Die Einigung mit den Verwertungsgesellschaften fußt auf dem gemeinsamen Verständnis, dass diese Verwertungsgesellschaften die Rechte aller Berechtigten vertreten und alle geltend gemachten Ansprüche mit der Zahlung abgegolten sind. Dies schließt einen Verlegeranteil ein.

Der Bundesgerichtshof hat in seinem Urteil klargestellt, dass die pauschale Beteiligung der Verlage an diesen Abgaben unwirksam ist. Verlage könnten allenfalls dann Berechtigte sein, wenn sie Inhaber von abgeleiteten Rechten sind. Es ist Sache der Verwertungsgesellschaften nun zu prüfen und zu entscheiden, inwieweit Verlage an den Abgaben in Zukunft noch beteiligt werden können.

Der Gesetzgeber will in diesem Kontext die Voraussetzungen schaffen, um Verleger weiterhin zu beteiligen.
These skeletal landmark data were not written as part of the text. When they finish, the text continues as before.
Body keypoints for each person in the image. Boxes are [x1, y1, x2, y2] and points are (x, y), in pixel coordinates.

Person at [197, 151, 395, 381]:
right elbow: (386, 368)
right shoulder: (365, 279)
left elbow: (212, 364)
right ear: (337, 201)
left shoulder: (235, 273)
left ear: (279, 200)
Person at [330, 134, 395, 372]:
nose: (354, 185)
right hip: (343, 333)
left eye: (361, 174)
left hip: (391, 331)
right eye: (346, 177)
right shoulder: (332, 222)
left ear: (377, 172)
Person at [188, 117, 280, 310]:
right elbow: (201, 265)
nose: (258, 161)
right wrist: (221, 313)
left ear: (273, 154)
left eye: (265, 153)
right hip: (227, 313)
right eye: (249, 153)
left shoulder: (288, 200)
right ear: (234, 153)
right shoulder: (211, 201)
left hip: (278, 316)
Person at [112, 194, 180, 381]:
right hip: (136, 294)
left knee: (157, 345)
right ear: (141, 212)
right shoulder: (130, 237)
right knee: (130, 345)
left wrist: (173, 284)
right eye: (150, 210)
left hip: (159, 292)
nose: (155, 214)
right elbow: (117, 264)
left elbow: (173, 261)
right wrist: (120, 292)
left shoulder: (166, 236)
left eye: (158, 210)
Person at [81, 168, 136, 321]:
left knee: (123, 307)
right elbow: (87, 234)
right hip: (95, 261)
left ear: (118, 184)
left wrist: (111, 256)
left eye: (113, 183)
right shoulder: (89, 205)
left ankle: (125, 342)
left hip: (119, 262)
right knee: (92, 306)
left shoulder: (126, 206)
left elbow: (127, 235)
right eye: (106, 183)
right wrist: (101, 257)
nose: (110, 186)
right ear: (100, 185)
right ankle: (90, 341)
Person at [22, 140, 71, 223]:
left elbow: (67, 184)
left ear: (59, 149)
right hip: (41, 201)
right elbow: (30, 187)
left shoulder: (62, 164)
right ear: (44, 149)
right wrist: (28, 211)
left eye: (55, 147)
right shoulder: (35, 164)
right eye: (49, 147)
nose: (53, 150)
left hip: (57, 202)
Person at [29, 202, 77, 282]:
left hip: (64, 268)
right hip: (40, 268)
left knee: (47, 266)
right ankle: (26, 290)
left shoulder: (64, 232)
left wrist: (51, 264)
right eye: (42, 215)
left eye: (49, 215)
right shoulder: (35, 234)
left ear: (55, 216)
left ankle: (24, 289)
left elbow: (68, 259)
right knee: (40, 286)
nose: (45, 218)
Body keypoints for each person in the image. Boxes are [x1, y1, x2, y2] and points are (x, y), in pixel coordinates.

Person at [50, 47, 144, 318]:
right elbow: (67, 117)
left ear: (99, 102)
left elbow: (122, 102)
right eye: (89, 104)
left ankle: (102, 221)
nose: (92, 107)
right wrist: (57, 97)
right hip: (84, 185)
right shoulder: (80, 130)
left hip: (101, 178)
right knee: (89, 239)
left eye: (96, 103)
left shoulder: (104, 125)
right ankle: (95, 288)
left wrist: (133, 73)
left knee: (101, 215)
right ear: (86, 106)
Der Vorschlag des Justizministeriums für eine Gesetzesänderung gewährleistet die gemeinsame Rechtewahrnehmung von Urhebern und Verlegern in Verwertungsgesellschaften, ohne den Urhebern ihre Ansprüche gegen ihren Willen zu entziehen.

Bitkom würde einen Vorschlag klar ablehnen, der Verlegern ein gesondertes – wie auch immer geartetes – Recht zubilligen würde. Ein solches wäre europarechtswidrig und würde sich zu Lasten der berechtigten Urheber auswirken. Die seit acht Jahren bestehende Einigung mit den Verwertungsgesellschaften würde hierdurch in Frage gestellt werden.

Markus Scheufele, Bereichsleiter Urheberrecht Bitkom e.V.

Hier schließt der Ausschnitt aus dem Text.